# [Instruction]
Copy out, word for word, the lines of the items below from the line with "Profil drôtu" up to and including the line with "m banho de chuva – ou usar uma capa, para", and nothing else.

────────────────────────────────────────

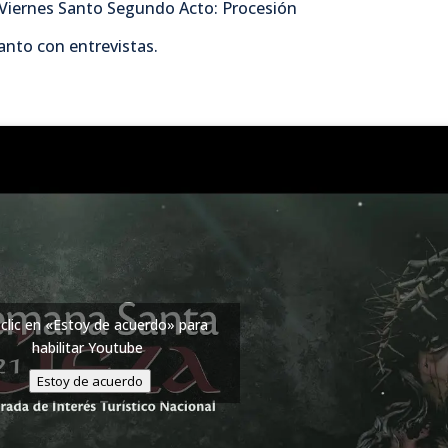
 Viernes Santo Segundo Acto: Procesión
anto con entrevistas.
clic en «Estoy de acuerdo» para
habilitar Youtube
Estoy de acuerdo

────────────────────────────────────────

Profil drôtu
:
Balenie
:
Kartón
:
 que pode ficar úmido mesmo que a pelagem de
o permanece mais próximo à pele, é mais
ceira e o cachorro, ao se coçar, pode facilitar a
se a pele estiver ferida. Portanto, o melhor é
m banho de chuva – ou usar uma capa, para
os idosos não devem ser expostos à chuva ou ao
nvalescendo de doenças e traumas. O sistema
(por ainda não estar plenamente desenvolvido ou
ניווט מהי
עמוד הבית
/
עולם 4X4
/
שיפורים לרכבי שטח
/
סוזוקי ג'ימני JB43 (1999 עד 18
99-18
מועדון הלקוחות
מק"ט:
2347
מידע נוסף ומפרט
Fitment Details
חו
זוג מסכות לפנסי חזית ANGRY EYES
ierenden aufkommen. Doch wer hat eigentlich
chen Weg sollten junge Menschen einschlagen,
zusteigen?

────────────────────────────────────────

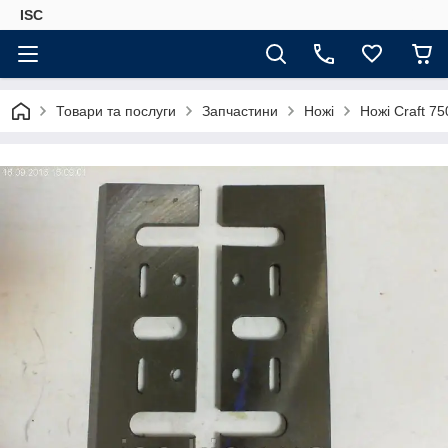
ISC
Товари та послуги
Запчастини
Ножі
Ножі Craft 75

────────────────────────────────────────

# [Answer]
Profil drôtu
:
Balenie
:
Kartón
:
 que pode ficar úmido mesmo que a pelagem de
o permanece mais próximo à pele, é mais
ceira e o cachorro, ao se coçar, pode facilitar a
se a pele estiver ferida. Portanto, o melhor é
m banho de chuva – ou usar uma capa, para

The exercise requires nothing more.